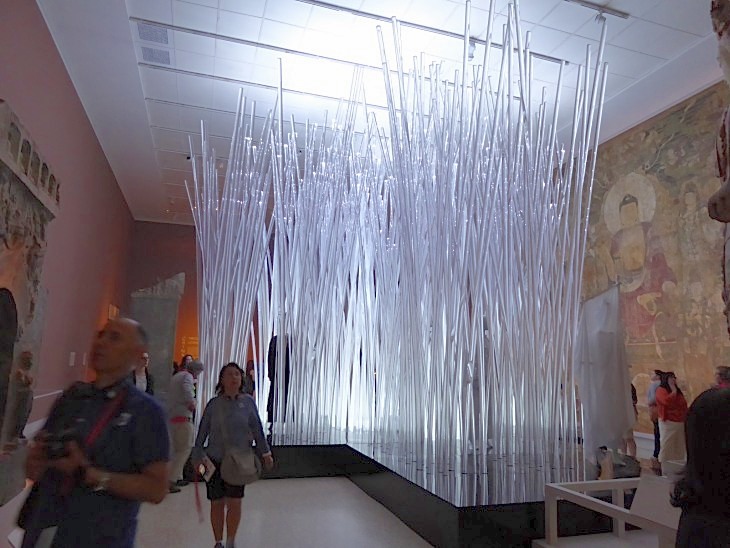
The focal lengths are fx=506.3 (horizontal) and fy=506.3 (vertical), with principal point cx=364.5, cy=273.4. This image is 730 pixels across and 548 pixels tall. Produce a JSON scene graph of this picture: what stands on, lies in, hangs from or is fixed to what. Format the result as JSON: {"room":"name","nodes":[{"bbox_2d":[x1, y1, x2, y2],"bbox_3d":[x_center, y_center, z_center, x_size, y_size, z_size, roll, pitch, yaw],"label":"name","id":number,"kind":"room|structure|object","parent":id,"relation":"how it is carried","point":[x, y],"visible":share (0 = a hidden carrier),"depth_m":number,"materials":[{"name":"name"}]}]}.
= = = =
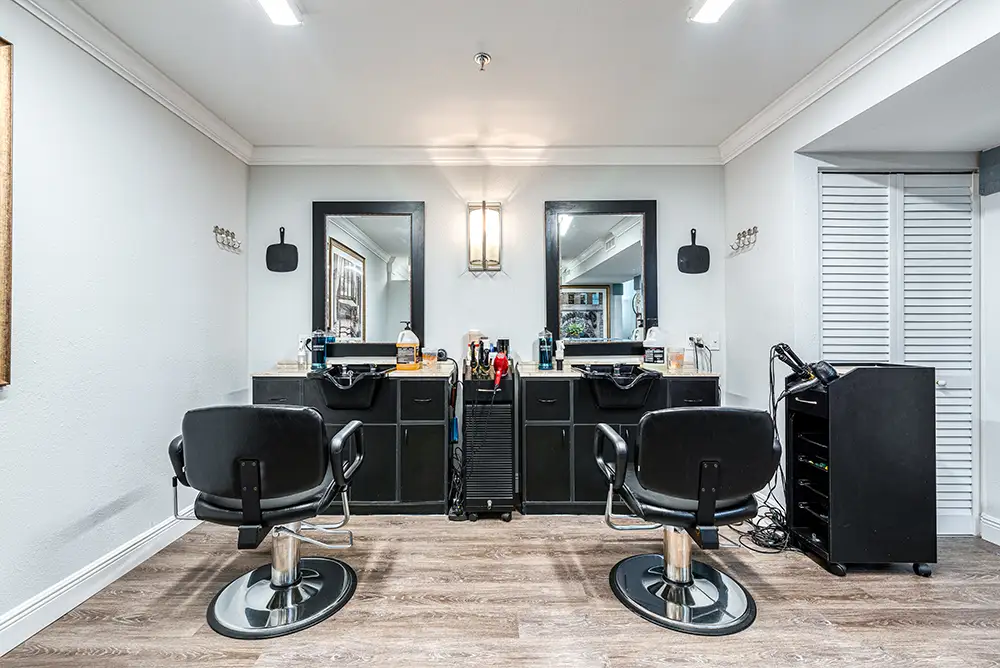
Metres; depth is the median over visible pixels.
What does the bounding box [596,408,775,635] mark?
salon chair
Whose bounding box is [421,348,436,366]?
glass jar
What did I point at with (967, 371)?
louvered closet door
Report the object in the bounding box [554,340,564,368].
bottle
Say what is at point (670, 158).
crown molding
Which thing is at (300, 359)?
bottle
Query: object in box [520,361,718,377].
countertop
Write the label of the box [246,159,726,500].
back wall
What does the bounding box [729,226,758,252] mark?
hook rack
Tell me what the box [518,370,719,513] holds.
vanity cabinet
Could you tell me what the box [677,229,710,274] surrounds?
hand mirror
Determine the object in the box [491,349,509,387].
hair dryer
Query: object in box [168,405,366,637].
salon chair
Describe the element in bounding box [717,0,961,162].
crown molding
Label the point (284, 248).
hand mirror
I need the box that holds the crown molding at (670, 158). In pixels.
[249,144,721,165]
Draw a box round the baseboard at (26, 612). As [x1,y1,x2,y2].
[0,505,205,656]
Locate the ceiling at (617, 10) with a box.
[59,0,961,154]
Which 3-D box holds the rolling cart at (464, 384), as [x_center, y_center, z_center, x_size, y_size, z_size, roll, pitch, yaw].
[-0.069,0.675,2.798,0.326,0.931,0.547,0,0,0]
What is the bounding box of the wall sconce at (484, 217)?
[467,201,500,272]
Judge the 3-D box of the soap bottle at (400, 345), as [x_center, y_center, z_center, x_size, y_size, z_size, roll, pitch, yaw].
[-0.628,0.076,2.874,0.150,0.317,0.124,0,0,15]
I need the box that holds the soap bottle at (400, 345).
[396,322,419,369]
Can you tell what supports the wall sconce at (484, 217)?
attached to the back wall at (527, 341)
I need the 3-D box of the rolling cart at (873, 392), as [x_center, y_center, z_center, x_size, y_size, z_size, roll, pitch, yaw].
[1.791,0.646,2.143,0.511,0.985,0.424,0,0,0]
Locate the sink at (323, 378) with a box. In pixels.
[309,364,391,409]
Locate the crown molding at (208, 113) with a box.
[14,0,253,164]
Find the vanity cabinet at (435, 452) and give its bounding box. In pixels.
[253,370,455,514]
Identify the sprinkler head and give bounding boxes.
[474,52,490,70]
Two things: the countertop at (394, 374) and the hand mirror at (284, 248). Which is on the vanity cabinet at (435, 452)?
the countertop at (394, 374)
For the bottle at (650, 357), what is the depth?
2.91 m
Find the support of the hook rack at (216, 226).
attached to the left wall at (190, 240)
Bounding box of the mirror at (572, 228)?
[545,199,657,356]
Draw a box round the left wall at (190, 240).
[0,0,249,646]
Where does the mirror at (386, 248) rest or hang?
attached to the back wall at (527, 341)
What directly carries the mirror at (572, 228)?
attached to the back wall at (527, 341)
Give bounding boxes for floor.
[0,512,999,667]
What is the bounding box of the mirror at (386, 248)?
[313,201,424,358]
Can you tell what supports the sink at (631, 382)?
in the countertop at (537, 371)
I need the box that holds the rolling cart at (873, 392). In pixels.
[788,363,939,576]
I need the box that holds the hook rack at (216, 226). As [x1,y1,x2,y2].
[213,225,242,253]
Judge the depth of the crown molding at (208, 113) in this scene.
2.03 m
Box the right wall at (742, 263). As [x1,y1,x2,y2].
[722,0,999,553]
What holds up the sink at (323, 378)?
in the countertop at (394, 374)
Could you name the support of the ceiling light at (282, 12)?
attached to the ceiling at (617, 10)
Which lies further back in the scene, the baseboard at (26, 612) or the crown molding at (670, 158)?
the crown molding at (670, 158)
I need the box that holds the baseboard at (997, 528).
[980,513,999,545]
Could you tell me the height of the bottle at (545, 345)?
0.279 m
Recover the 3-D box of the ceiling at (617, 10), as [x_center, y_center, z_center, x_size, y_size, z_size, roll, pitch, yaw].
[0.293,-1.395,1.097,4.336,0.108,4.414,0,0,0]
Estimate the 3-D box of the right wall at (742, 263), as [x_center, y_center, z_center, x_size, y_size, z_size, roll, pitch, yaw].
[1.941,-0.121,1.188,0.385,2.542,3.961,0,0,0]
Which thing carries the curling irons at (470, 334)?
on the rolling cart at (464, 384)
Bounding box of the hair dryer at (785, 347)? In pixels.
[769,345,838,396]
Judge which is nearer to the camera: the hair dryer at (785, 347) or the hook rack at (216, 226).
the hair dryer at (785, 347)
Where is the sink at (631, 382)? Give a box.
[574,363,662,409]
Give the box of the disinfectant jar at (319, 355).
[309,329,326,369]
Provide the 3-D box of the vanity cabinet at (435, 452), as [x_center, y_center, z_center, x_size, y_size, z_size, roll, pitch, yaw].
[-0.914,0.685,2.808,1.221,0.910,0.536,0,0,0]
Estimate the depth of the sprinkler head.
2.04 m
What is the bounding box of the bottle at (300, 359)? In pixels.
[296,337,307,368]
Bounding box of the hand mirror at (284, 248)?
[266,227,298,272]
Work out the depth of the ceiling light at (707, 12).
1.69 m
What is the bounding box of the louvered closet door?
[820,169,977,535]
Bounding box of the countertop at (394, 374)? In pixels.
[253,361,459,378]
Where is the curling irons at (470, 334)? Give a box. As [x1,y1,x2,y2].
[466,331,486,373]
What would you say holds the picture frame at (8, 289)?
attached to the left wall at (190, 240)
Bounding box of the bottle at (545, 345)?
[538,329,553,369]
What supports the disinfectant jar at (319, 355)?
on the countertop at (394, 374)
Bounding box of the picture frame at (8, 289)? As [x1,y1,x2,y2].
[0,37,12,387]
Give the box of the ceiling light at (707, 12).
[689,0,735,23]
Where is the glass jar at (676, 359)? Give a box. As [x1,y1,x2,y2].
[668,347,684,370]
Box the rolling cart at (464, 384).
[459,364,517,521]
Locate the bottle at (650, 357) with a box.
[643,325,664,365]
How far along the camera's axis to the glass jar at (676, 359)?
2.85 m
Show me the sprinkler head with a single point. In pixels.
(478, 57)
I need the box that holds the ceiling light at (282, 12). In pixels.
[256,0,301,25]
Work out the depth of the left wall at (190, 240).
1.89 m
= = = =
_What you will do_:
Count how many lines in the records hold the string "visible"; reply with the number alone.

_Response area_:
2